Budget 2025: the Prime Minister’s curious rural blindspot
‘Rural Canada has to be placed at the heart of federal decision-making,’ writes Ken Polk. / UNSPLASH PHOTO
Prime Minister Jean Chrétien used to say that the surest sign that a budget was a political winner was its almost complete disappearance from the headlines after budget day.
On this score, Prime Minister Mark Carney’s first budget has been a success. To the extent that it remains in the headlines through a parliamentary prism of Conservative defections and a bit of legislative chicken on whether the budget will pass. (Spoiler alert: it will.)
Rural Canada on the budget sidelines
As a result, little post-budget commentary has focused on its most glaring omission: the lack of a focused, targeted economic plan for rural Canada; an odd oversight given that Carney’s long-term economic plan will ultimately succeed or fail in rural Canada.
In his pre-budget speech, the Prime Minister repeated that “Canada has what the world wants.” By that, he meant “We are an energy superpower. We start with the third-largest reserves of oil and the fourth-largest reserves of natural gas in the world. We have an 85% clean electricity grid, with vast potential to power the clean economy of the future. We possess one of the world’s largest resources of critical minerals and rare earths.”
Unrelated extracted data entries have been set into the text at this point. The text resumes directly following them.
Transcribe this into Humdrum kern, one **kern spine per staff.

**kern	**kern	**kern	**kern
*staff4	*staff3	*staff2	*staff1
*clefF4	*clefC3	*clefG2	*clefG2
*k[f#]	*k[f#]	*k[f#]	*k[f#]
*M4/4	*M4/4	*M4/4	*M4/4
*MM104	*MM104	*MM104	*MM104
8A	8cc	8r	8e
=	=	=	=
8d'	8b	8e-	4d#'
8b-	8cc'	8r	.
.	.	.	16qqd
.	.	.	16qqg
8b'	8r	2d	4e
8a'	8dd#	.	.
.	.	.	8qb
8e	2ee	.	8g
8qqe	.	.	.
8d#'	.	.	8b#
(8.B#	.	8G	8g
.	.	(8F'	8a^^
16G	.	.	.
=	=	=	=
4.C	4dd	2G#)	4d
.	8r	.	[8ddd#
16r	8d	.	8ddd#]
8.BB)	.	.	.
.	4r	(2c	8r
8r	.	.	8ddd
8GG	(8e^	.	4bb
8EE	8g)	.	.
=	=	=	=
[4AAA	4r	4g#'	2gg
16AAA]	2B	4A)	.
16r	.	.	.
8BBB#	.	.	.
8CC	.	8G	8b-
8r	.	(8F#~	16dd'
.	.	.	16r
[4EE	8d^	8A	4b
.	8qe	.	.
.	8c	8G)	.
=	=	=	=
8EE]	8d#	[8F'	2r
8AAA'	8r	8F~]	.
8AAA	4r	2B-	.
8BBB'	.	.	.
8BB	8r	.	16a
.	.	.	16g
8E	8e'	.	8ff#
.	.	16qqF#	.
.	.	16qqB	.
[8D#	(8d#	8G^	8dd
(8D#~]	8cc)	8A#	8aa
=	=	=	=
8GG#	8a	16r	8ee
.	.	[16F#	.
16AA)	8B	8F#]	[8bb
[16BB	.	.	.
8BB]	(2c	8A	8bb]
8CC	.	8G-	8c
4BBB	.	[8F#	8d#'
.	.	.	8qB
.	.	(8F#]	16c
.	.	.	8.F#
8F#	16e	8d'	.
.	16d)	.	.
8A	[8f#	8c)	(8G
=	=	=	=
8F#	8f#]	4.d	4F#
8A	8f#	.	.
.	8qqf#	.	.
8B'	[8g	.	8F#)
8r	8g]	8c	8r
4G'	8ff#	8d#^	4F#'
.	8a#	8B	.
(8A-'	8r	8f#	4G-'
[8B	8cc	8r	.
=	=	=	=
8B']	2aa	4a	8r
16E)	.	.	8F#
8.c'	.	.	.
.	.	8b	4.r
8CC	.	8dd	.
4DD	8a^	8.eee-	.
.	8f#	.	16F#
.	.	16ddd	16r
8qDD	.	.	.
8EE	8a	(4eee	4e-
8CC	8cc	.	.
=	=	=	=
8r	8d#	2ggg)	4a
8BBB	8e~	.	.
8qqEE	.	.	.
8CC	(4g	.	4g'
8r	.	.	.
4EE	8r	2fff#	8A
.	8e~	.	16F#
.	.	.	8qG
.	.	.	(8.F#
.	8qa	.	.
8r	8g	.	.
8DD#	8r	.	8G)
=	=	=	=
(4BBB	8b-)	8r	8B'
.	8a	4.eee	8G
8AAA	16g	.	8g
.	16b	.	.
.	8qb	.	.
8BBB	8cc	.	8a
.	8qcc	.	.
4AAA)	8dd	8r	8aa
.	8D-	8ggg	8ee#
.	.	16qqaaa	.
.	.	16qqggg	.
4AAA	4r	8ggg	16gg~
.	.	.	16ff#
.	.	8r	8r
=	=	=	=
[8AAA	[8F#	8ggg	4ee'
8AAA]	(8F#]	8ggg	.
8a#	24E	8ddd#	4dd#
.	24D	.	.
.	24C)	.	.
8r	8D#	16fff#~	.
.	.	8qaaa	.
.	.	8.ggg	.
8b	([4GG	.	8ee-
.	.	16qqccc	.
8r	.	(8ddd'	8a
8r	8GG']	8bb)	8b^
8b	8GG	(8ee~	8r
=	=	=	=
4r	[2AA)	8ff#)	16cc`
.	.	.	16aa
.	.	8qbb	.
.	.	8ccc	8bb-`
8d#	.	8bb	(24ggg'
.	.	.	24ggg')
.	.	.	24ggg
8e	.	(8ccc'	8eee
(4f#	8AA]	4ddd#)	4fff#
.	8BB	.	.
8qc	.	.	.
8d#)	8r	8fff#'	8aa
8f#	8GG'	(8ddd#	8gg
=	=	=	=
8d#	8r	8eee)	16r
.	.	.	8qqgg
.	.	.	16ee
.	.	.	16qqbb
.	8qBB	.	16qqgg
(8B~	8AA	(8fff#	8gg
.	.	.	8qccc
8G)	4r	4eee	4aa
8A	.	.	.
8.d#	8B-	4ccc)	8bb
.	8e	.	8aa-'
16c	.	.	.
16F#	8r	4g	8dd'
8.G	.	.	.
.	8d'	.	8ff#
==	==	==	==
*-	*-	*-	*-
As rarely before this Prime Minister adopted the rhetoric of economic nationalism. He called on governments and businesses to look beyond export potential abroad, to nation-building at home: “Our plan, first and foremost, is to build here at home so we can take control of our future.”
He talked of building a Canadian economy, where “we are our best customer.” He suggested that a Canada is possible where Canadians take the lead, as never before, as in financing, extracting, processing, refining, and manufacturing of the great gifts of our natural wealth.
The budget’s title is “Canada Strong.” Yet it contains virtually no targeted measures of support for rural Canada. This, despite the fact that almost all of the major nation-building projects the government has given the highest priority — LNG, new mines and expansions, hydroelectric and wind-power projects — will be developed in remote and rural areas.
It can be argued that, in addition to the major projects announced to date, the array of investment incentives outlined in Budget 2025 will, by definition, benefit rural Canadians, as they will serve as a magnet for investment. The government can also argue that rural communities will be able to access funds to improve local infrastructure through the Build Canada Communities Fund.
A budget for making urban Canada strong
But for rural Canadians, the budget measures behind the Prime Minister’s galvanizing nation-building rhetoric seem to be about making urban Canada strong. The structural emphasis of the budget put the priority attracting global and domestic capital on overdrive.
Without an accompanying rural development strategy, however, the likely outcome of Carney’s plan would be to entrench even deeper rural Canada’s existing lot as a place to be exploited primarily for the benefit of investors in Toronto, New York, London, or Hong Kong and governments in the form of tax revenue. True, there will be rural jobs, but they would, like now, be project-dependent and transitory in all too familiar cycles of boom, bust and abandonment.
Rural Canadians are eager to make use of what the Prime Minister is fond of calling this “hinge moment” to create self-sustaining rural economic growth. They want greater control over the value of their rural resources, as to end chronically underfunded and underserviced education, healthcare, housing, infrastructure, and digital broadband.
On all counts the budget failed. There is no dedicated fund to improve substandard rural health care and education and infrastructure. The municipal or community-matching requirements for the budget’s infrastructure streams may pose challenges for smaller rural municipalities with limited capacity or tax base.
Rural business has historically faced higher hurdles when it comes to getting access to capital due to limited banking options, higher perceived risk and few opportunities to connect with startup investors. Yet the budget does not explicitly recognize rural and remote SMEs—the primary drivers of jobs and growth—as a distinct category requiring targeted support.
Nor is there additional investment to rural broadband coverage, a key deficit that has long impeded rural participation in the digital economy and will, unavoidably, restrict their ability to take full advantage of the government’s plans to use AI as a driver of innovation and productivity.
The Prime Minister’s failure to see the need for a targeted rural economic development strategy is just the latest example of an abiding rural blindspot for the Liberals. Over the years, the Liberal Party has become increasingly urban and suburban in both outlook and representation.
An explicit rural lens needed
Rural Canada has to be placed at the heart of federal decision-making. That is why the Rural Prosperity Group is calling on Ottawa to review existing policies through a rural lens to unleash growth and resilience and to apply a rural lens to all future policy, program and regulatory decisions, and trade negotiations and agreements.
Budget 2025 is the clearest proof yet that an explicit rural lens is needed if rural Canadians are to be meaningfully included in Prime Minister Carney nation-building vision.
For all of the Prime Minister’s talk about Canada Strong, building up rural Canada has clearly not qualified as a major national project of high priority. This is a major strategic oversight that must be rectified. Carney has time to correct the mistake. The question is, does he have the will.